In this difficult economic climate, many manufacturing plants in Southern Wisconsin have closed or experienced mass layoffs. This has been a painful blow to our communities because manufacturing jobs are the bedrock of Southern Wisconsin's economy and the bedrock of our nation's economy. Worse yet, it is becoming increasingly clear that some of our trading partners, specifically China, are engaging in unfair trading practices. From enacting market access barriers to holding the value of their currency at artificially low levels, some of our trading partners' trade policies have real and detrimental effects on American jobs. I fully support efforts by the Administration to hold our trading partners accountable in international forums like the World Trade Organization, and I applaud the President's newly-announced National Export Initiative, which seeks to double U.S. exports and add as many as 2 million related jobs.

But there are other ways to help encourage companies to invest in manufacturing, right here in the U.S. Based on the input I hear from manufacturers throughout Southeastern Wisconsin, I introduced legislation that would help address the specific challenges highlighted by the interaction between globalization and our nation's outdated tax policies.

The U.S. currently has the second highest corporate tax rate in the world, a policy that raises the prices of American goods abroad and encourages employers to move jobs overseas. My "Roadmap for America's Future" ( would level the playing field for American-made goods and services in the international marketplace.
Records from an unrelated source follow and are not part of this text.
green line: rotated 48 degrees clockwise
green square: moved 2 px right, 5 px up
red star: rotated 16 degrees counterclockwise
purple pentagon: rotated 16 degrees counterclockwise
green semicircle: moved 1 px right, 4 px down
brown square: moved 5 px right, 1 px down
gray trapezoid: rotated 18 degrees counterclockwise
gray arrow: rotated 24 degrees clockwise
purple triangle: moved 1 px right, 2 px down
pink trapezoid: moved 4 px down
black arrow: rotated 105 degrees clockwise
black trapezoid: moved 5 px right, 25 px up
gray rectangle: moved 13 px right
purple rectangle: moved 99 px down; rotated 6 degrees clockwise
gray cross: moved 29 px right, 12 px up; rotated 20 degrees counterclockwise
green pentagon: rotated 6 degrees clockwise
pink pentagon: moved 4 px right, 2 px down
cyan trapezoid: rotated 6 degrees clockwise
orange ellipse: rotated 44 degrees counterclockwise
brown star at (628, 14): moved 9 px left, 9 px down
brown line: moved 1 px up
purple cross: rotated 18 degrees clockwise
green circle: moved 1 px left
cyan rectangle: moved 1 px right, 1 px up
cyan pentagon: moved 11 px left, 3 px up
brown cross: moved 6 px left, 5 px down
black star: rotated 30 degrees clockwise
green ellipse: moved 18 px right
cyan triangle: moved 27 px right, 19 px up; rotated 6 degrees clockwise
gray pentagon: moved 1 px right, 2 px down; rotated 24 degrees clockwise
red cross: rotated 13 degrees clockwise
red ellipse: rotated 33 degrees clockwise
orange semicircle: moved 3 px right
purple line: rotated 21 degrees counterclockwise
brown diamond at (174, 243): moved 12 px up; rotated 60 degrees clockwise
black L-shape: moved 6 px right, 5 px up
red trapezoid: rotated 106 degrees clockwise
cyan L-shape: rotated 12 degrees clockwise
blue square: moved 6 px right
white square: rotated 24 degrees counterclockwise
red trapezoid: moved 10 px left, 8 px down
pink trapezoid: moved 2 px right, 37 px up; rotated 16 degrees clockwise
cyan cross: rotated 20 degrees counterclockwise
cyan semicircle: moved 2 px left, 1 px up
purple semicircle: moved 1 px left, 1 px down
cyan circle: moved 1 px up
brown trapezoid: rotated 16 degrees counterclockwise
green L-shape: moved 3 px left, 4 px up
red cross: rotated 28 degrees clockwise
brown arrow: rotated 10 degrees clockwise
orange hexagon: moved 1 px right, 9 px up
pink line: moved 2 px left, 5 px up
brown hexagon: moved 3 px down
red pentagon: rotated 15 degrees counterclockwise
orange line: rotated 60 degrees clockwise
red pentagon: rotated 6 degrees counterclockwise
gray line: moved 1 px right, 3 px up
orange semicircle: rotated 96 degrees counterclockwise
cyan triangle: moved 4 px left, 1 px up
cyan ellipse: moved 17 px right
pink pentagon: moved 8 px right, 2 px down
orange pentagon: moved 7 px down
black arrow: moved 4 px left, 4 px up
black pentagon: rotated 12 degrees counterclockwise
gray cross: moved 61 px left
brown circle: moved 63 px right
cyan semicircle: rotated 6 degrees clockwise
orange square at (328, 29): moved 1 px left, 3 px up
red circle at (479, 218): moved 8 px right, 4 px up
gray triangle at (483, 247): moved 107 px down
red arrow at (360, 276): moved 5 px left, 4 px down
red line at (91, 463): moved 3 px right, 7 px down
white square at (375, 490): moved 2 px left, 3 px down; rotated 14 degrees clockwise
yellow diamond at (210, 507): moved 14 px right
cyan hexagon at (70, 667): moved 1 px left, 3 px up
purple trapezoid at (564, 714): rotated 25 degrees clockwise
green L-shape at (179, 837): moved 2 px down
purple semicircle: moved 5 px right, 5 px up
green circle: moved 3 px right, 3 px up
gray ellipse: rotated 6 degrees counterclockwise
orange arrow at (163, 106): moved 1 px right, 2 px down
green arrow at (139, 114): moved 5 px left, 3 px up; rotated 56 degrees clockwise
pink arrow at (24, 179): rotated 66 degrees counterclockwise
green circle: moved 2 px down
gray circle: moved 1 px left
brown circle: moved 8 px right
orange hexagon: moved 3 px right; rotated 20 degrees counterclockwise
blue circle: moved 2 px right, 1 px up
The Roadmap helps level the playing field by reducing the handicap imposed on American producers by our tax code. By eliminating the dual-taxation of American-made exports, while placing an equal tax on foreign imports, my plan makes American goods more competitive overseas. For example, right now, Racine's Case New Holland tractors are at a competitive disadvantage against their Japanese competitor, Komatsu, because of the current U.S. tax code. When the Komatsu leaves Japan, Japan lifts its tax on the tractor, and it arrives in the U.S. tax free. But when a Case tractor rolls off the assembly line in Racine for export to Japan, the U.S. first taxes it here and then it is taxed again in Japan. This punitive tax policy prices many American-made goods out of their overseas markets, killing American jobs and putting American companies at a competitive disadvantage in the 21st century global economy. My Roadmap proposal would end these backwards tax policies and put American workers in the position to thrive, instead of struggling to survive, in this period of economic uncertainty.